Rename "Inspection form" to "Check sheet" throughout the stretch from the start of the lines through the line containing "Recorded time: 12:04", and write that stretch out again with nothing else altered.

Stored items from a collection:
※ ※ ※

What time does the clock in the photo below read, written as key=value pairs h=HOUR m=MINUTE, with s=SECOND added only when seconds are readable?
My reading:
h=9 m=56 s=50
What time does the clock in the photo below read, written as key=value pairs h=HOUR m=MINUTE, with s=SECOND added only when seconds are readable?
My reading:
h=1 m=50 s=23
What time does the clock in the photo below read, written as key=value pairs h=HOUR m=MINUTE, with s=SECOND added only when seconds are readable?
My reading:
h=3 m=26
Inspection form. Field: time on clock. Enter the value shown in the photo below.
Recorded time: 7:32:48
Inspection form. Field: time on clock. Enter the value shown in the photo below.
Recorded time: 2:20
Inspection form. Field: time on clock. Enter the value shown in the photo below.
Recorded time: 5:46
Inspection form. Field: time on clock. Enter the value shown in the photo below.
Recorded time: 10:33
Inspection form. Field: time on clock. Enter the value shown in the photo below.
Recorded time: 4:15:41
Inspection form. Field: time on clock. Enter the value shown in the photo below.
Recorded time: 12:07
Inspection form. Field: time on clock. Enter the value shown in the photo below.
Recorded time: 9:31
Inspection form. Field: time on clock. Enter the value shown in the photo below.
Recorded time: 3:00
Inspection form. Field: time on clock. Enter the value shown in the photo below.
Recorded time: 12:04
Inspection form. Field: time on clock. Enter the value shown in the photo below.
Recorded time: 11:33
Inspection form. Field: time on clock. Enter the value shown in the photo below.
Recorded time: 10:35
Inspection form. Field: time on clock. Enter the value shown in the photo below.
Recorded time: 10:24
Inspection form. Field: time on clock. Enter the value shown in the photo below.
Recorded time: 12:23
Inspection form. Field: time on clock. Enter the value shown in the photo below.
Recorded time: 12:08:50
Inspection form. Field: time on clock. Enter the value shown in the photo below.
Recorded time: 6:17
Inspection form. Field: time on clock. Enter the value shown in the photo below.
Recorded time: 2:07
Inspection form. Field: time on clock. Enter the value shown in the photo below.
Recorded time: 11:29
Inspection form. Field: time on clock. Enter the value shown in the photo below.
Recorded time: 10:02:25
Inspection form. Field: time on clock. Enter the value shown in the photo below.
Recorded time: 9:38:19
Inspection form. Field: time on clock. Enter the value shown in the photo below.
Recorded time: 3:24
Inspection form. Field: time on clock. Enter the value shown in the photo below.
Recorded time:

※ ※ ※

TASK SOLUTION:
What time does the clock in the photo below read, written as key=value pairs h=HOUR m=MINUTE, with s=SECOND added only when seconds are readable?
My reading:
h=9 m=56 s=50
What time does the clock in the photo below read, written as key=value pairs h=HOUR m=MINUTE, with s=SECOND added only when seconds are readable?
My reading:
h=1 m=50 s=23
What time does the clock in the photo below read, written as key=value pairs h=HOUR m=MINUTE, with s=SECOND added only when seconds are readable?
My reading:
h=3 m=26
Check sheet. Field: time on clock. Enter the value shown in the photo below.
Recorded time: 7:32:48
Check sheet. Field: time on clock. Enter the value shown in the photo below.
Recorded time: 2:20
Check sheet. Field: time on clock. Enter the value shown in the photo below.
Recorded time: 5:46
Check sheet. Field: time on clock. Enter the value shown in the photo below.
Recorded time: 10:33
Check sheet. Field: time on clock. Enter the value shown in the photo below.
Recorded time: 4:15:41
Check sheet. Field: time on clock. Enter the value shown in the photo below.
Recorded time: 12:07
Check sheet. Field: time on clock. Enter the value shown in the photo below.
Recorded time: 9:31
Check sheet. Field: time on clock. Enter the value shown in the photo below.
Recorded time: 3:00
Check sheet. Field: time on clock. Enter the value shown in the photo below.
Recorded time: 12:04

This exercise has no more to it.